Singapore High court verdict
In January 2021, the plaintiff granted one of his colleagues’ access to his safe. The safe contained the “recovery seed” to his digital (crypto) wallets for recovering the passwords. The very next day, the victim discovered that his crypto wallets had been robbed of crypto assets valued at roughly $7 million.
The plaintiff suspected that the First Defendants (the unknown individuals who removed the Stolen Cryptocurrency Assets) received the recovery seeds from the safe and utilised them to transfer the Stolen Crypto Assets.
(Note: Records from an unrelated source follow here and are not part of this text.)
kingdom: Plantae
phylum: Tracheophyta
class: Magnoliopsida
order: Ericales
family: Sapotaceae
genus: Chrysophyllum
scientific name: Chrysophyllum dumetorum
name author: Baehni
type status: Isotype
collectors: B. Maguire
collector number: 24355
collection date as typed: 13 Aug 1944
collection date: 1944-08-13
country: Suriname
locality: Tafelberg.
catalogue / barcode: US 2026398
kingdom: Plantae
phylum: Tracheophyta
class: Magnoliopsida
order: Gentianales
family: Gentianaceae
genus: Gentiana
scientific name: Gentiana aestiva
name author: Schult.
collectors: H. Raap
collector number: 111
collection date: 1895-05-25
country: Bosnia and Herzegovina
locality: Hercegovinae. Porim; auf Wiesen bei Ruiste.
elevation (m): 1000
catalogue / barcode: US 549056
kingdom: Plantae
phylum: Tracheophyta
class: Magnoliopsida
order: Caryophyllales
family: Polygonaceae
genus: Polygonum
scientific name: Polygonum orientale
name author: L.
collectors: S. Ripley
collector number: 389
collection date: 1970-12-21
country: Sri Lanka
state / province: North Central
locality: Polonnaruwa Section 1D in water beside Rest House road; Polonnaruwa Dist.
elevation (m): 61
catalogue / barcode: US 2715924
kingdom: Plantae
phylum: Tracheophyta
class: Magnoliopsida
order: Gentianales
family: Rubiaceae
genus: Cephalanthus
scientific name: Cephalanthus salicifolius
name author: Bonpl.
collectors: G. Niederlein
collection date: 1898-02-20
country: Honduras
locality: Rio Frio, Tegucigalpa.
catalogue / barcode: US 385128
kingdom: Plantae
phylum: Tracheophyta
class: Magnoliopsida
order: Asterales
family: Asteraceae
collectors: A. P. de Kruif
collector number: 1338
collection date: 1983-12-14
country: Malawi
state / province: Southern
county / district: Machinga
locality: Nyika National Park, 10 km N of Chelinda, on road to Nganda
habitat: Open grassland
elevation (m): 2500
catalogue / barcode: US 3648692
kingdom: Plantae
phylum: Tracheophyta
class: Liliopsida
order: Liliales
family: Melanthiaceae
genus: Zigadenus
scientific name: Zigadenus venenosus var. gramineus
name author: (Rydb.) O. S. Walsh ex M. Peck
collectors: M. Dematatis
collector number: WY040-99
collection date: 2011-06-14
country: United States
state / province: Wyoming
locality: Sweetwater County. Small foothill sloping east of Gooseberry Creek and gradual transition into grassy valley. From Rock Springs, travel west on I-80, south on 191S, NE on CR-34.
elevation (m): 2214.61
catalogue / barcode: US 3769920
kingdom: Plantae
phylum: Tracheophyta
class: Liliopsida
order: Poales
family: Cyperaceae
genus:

The Stolen Crypto Assets were moved to digital wallets housed at two crypto exchanges with operations in Singapore, according to the plaintiff’s investigations and tracing attempts (the Second and Third Defendants).
The crypto exchanges have been asked to produce the materials that will aid in asset monitoring by the court. A worldwide freezing order was also issued against the unnamed defendants by the judge.
What Singapore High court verdict meant for cryptocurrency
As a Southeast Asian country, the crypto world is ready to recognise and protect cryptocurrency as properties. In addition, even if the offender’s name is unknown, courts are willing to award proprietary injunctions against digital asset theft. It simply means that the court recognises cryptocurrency as property.
It demonstrates that courts are willing to issue disclosure orders in the case of crypto exchanges. This also gives the victim of crypto theft access to crucial information, allowing them to freeze and track the stolen funds. Crypto exchanges must cooperate with court orders requiring them to reveal information about user accounts or to freeze cryptocurrencies held by a user.